Wednesday, May 14, 2008

The Corporation decided this weekend to locate a new “Mind Brain Behavior Building” on Angell Street between J. Walter Wilson and the Walk, at the current location of the Urban Environmental Lab and two University-owned houses, President Ruth Simmons announced Saturday in a campus-wide e-mail. The decision leaves the future location of the Center for Environmental Studies unclear.

The proposed building, which will house the Department of Cognitive and Linguistic Sciences, the Department of Psychology and the Brain Science Program, was originally to be located at 154 Angell St., which used to be the site of a Shell gas station and is now slated for the planned Creative Arts Center.

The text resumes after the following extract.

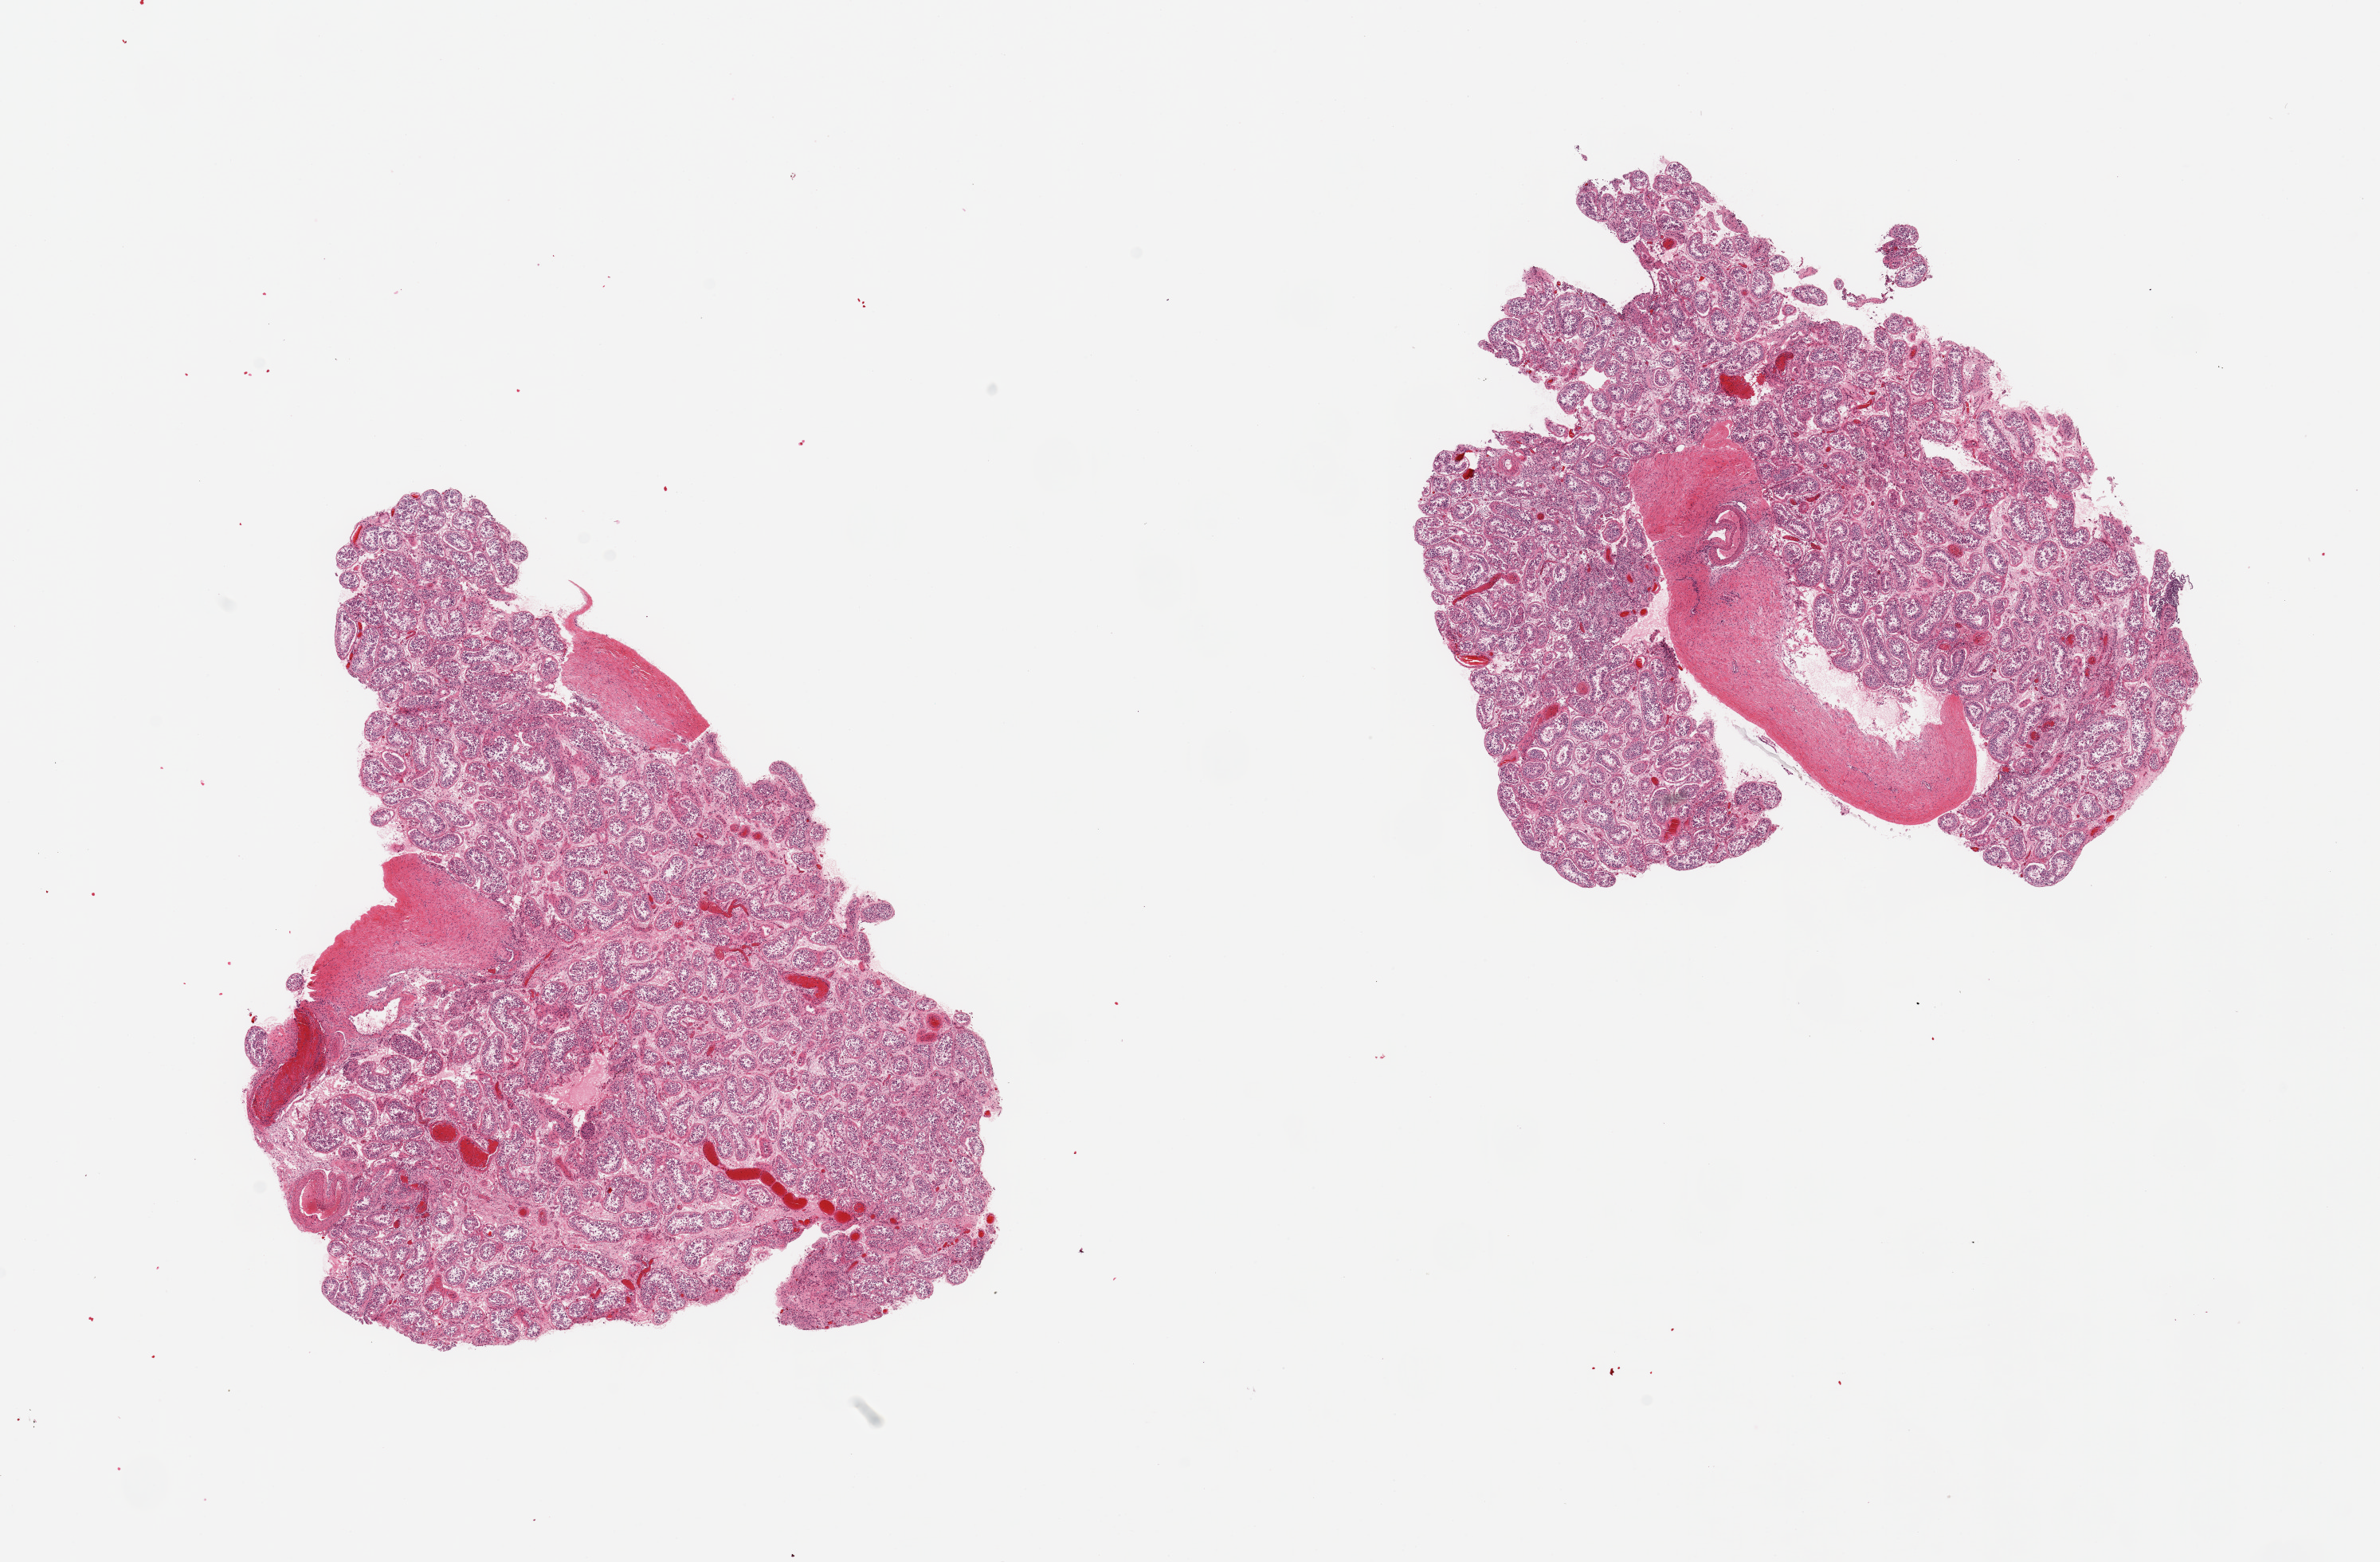
Whole-slide image, H&E stain, brightfield, whole scanned area (about 23.6 x 15.5 mm, acquisition: 20x scan) shown as a low-resolution overview, PAXgene-fixed, paraffin-embedded tissue, target tissue: testis, tissue donor sample. Donor sex: male.
- pathologist's review note for this sample: 2 pieces; spermatogenesis present, congestion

The Corporation’s announcement did not specify whether the UEL could be relocated or whether the center would move to a new building, and both remain a possibility, according to Patti Caton ’92 MA’02, administrative manager of the center.

The UEL, converted from a carriage house in 1981, previously contained student housing and the offices and classrooms of the center. According to Encyclopedia Brunoniana, the UEL was designed to be “a model house to show what can be accomplished in an urban environment with a solar greenhouse, insulation, water-conserving plumbing and a recycling facility.”

The construction of the cognitive and linguistic sciences building on the site is part of the University’s initiative to make better use of space near the center of campus, a goal that was adopted by the Corporation in 2003 as part of the Strategic Framework for Physical Planning.

The UEL would be more difficult to move than Peter Green House, Caton said. The only likely new location would be Waterman Street, but even that would be a temporary solution. “It would only be a matter of time before they would want that footprint for another building,” Caton said.

Another possible location for the center is on the third floor of the Metcalf Chemistry Building, which has housed the history department – temporarily displaced as its previous home, Peter Green House, was relocated and renovated – since the Department of Neuroscience moved to the Sidney Frank Hall for Life Sciences.

“It’s actually kind of a cool space up there, and there’s a lot that could be done,” Caton said. But the space, which features multiple skylights, would require expensive renovations to become as cozy as the UEL, and it is unclear whether that money would be available, Caton added.

However, even renovations might not be able to recreate the sentiment attached to the UEL.

“For years, the UEL was the most energy-efficient building on campus,” said Kurt Teichert, lecturer in environmental studies and environmental stewardship initiatives manager for the center. The UEL has been around for much of the modern environmentalist movement, according to Teichert, and represents a “standing testimony to Brown’s commitment in that area.” The building gives Brown’s environmental science program a physical center so that it is not distributed across buildings and departments, as at some other schools, he added.

In addition, the unique history of the UEL gives it a variety of formal and casual meeting spaces that are conducive to group study and interdisciplinary discussion. “You definitely won’t be able to recreate that residential feel,” Teichert said.

Despite the move, the future of the center appears secure. “I think (the move) was inevitable, and we’re just going to have to accept it,” Caton said.

“I’m optimistic that anything we do will strengthen the center,” Teichert said.